Following the Supreme Court staying the Environmental Protection Agency’s (EPA) Clean Power Plan, the state of Michigan said that it is no longer preparing to comply with the Obama administration’s new emissions regulations for coal-fired power plants and intends to suspend carbon rule activities pending the court resolution to comply with the rule and its timeline for submissions.

Michigan will wait for resolution of the issue through the courts and then determine how best to proceed.

The state will, however, complete the modelling project currently under way and paid for, as those findings will be helpful for other planning and compliance activities.

DTE Energy Chairman and CEO Gerry Anderson has responded to Michigan’s intention to suspend work on the state’s plan to comply with the Clean Power Plan.

Anderson indicated that it was understandable to suspend development on the state’s energy plan until the regulations are clarified since "developing national energy policy is a complex process with a diversity of views nationally”.

He explained: “Here at DTE, we intend to stay focused on what is important to our customers – providing, affordable, reliable and clean energy."

"Between DTE's aging coal plants – some upwards of 60 yrs old – and the continuing costs of meeting a variety of new EPA regulations, many of these plants will need to be retired within the next few years and that process will continue in the decade ahead. We need to move forward with the retirement of these plants and replace these facilities with cleaner natural gas and renewable generation,” Anderson continued.

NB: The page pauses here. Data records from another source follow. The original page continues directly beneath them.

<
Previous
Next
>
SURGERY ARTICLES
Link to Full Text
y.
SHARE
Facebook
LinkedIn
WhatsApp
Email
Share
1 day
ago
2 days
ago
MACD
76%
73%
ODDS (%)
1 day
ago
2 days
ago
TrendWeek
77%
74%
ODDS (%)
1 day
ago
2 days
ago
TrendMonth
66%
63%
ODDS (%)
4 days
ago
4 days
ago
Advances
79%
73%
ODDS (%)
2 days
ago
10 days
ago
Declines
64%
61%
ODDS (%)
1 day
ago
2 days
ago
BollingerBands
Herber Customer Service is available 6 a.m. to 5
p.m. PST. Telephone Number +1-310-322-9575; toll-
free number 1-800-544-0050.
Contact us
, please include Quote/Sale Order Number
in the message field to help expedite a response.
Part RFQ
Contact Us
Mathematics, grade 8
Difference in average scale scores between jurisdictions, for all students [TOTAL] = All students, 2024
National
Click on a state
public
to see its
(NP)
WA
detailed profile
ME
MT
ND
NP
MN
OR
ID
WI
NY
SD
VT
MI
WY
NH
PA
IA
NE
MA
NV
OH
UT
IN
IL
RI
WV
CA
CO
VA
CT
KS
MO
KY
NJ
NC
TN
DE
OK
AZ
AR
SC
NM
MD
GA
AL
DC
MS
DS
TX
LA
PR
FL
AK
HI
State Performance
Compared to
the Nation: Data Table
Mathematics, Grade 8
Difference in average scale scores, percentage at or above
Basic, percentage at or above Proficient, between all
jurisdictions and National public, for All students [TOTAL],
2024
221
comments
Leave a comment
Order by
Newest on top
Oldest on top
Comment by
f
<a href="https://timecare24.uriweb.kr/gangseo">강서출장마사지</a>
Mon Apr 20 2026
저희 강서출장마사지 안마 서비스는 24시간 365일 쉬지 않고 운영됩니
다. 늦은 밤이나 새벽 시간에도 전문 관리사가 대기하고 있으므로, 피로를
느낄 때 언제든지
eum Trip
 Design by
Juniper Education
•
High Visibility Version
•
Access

"We will continue to work with our legislators in Lansing to develop energy policy that ensures Michigan residents get the reliable energy supply they need as we proceed through this transition. The key elements of what is being discussed in the proposed energy legislation are foundational to ensuring that Michigan retains control of its clean energy future and provides the framework for replacing aging infrastructure, including much of our state's coal generation fleet."